All records should be reproduced verbatim.

─── Available records ───

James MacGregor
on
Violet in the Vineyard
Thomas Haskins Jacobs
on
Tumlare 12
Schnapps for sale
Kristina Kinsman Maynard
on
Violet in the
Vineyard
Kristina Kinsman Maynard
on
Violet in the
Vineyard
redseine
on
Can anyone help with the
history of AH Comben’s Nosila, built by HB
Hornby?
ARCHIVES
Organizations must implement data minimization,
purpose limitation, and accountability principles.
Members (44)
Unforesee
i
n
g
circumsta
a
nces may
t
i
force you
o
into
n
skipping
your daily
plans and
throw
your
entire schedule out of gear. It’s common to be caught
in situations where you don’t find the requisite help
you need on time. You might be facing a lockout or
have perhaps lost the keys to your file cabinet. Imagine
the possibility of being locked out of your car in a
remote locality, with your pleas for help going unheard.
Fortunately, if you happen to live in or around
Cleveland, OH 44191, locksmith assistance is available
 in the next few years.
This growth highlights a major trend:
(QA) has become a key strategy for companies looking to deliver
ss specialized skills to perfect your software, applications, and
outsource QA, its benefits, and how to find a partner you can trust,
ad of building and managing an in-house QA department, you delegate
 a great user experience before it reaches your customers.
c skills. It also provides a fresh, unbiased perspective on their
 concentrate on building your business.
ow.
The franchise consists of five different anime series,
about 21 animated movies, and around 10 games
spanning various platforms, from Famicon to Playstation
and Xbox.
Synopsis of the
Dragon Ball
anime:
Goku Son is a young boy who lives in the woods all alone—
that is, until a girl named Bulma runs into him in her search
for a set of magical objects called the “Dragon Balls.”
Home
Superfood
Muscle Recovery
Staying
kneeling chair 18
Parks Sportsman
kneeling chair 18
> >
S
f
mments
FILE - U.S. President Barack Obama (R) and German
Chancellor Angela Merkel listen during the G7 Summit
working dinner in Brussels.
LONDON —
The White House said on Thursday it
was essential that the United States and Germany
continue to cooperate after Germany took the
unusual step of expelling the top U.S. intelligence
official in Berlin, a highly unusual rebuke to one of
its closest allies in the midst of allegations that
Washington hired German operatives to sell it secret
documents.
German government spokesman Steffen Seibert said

───

▸ Answer below:
James MacGregor
on
Violet in the Vineyard
Thomas Haskins Jacobs
on
Tumlare 12
Schnapps for sale
Kristina Kinsman Maynard
on
Violet in the
Vineyard
Kristina Kinsman Maynard
on
Violet in the
Vineyard
redseine
on
Can anyone help with the
history of AH Comben’s Nosila, built by HB
Hornby?
ARCHIVES
Organizations must implement data minimization,
purpose limitation, and accountability principles.
Members (44)
Unforesee
i
n
g
circumsta
a
nces may
t
i
force you
o
into
n
skipping
your daily
plans and
throw
your
entire schedule out of gear. It’s common to be caught
in situations where you don’t find the requisite help
you need on time. You might be facing a lockout or
have perhaps lost the keys to your file cabinet. Imagine
the possibility of being locked out of your car in a
remote locality, with your pleas for help going unheard.
Fortunately, if you happen to live in or around
Cleveland, OH 44191, locksmith assistance is available
 in the next few years.
This growth highlights a major trend:
(QA) has become a key strategy for companies looking to deliver
ss specialized skills to perfect your software, applications, and
outsource QA, its benefits, and how to find a partner you can trust,
ad of building and managing an in-house QA department, you delegate
 a great user experience before it reaches your customers.
c skills. It also provides a fresh, unbiased perspective on their
 concentrate on building your business.
ow.
The franchise consists of five different anime series,
about 21 animated movies, and around 10 games
spanning various platforms, from Famicon to Playstation
and Xbox.
Synopsis of the
Dragon Ball
anime:
Goku Son is a young boy who lives in the woods all alone—
that is, until a girl named Bulma runs into him in her search
for a set of magical objects called the “Dragon Balls.”
Home
Superfood
Muscle Recovery
Staying
kneeling chair 18
Parks Sportsman
kneeling chair 18
> >
S
f
mments
FILE - U.S. President Barack Obama (R) and German
Chancellor Angela Merkel listen during the G7 Summit
working dinner in Brussels.
LONDON —
The White House said on Thursday it
was essential that the United States and Germany
continue to cooperate after Germany took the
unusual step of expelling the top U.S. intelligence
official in Berlin, a highly unusual rebuke to one of
its closest allies in the midst of allegations that
Washington hired German operatives to sell it secret
documents.
German government spokesman Steffen Seibert said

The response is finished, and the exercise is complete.